Talking about the movement and how it overturned the perception of the hippies, Janette revealed that they were looking for something that would add meaning to their lives and give them the answers they were searching for. “They just said it was a quest for satisfaction. They wanted ‘peace and love.’ That was a big motto (and mantra) of theirs,” she said. She believes her father helped them find those answers. She feels grateful for growing up in a household where she “already had peace in [her] heart, being with the Lord since [she] was a little girl.”

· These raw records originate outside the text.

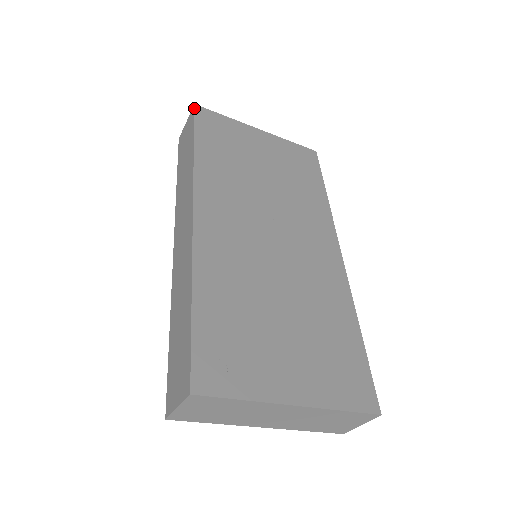
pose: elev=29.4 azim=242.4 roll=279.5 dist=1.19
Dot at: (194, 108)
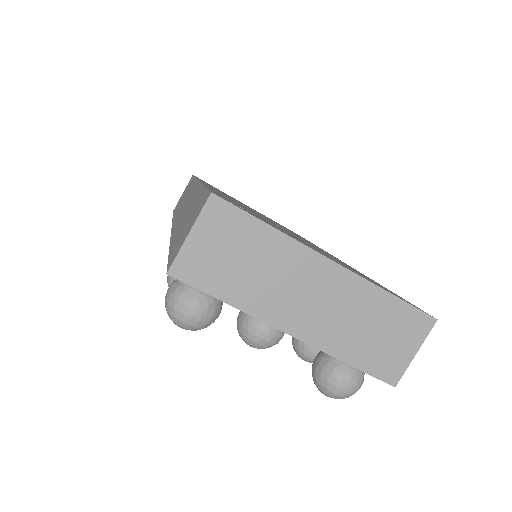
Dot at: occluded
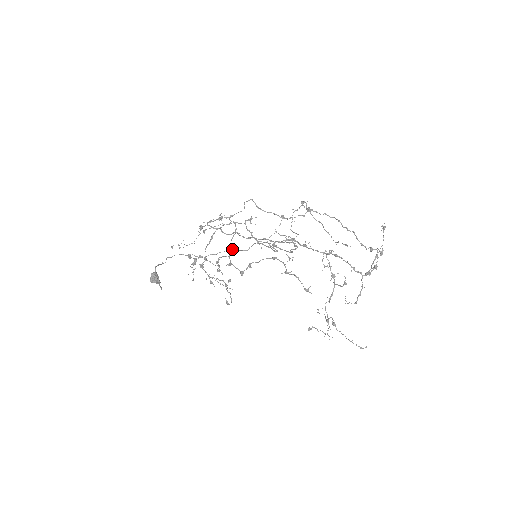
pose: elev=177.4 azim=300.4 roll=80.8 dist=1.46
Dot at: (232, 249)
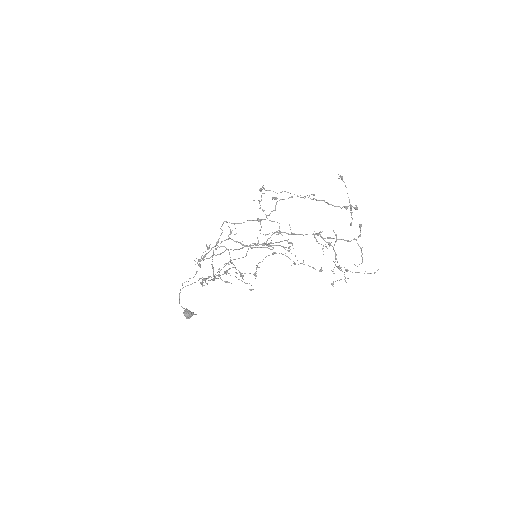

Much like her father, Janette became an important part of the movement and continued working on it after he passed away. For the most part, she lived a quiet and peaceful life but had to take a stand that brought the limelight to her family and the church under scrutiny when she stood up for her father. In 2014, she filed a lawsuit against her brother-in-law, Brian Brodersen, and the church board, alleging that they “hastened the pastor’s death, took control of the Costa Mesa-based ministry, and cheated Smith’s wife and family out of money they were owed.”
According to Janette, the board and Brodersen were in charge of her father’s in-home care, and on his last day, the nurse refused to call the paramedics. They were called hours later and believed they could have saved her father if they had been called earlier. “It’s still a shock. I can’t really process it. Why didn’t they help my dad?” she said, expressing her dismay on the matter. She also added that she was out of town and was not notified about his deteriorating health and how close he was to taking his final breaths.
Janette holds her parents in high regard and sees their contribution to the Jesus movement as significant in turning around many lives. She approved of the movie, even though it makes some changes for dramatic effect, and has encouraged people to see it if they “want to see what it was like 50 years ago, what the culture was like, what the young people were looking for, and why they were so lost.” Looking back at those years, Janette said the hippies experienced “a complete transformation of what God wanted to do inside them.”
She added: “They didn’t have to change their clothing. They didn’t have to change their life, as far as living on the streets, but once they belonged to the Lord, then He transformed them. For those of us that were Christ followers, it was very satisfying to see broken lives built back better.” She believes the movie does a great job of bringing that reality to life on the screen all these years later.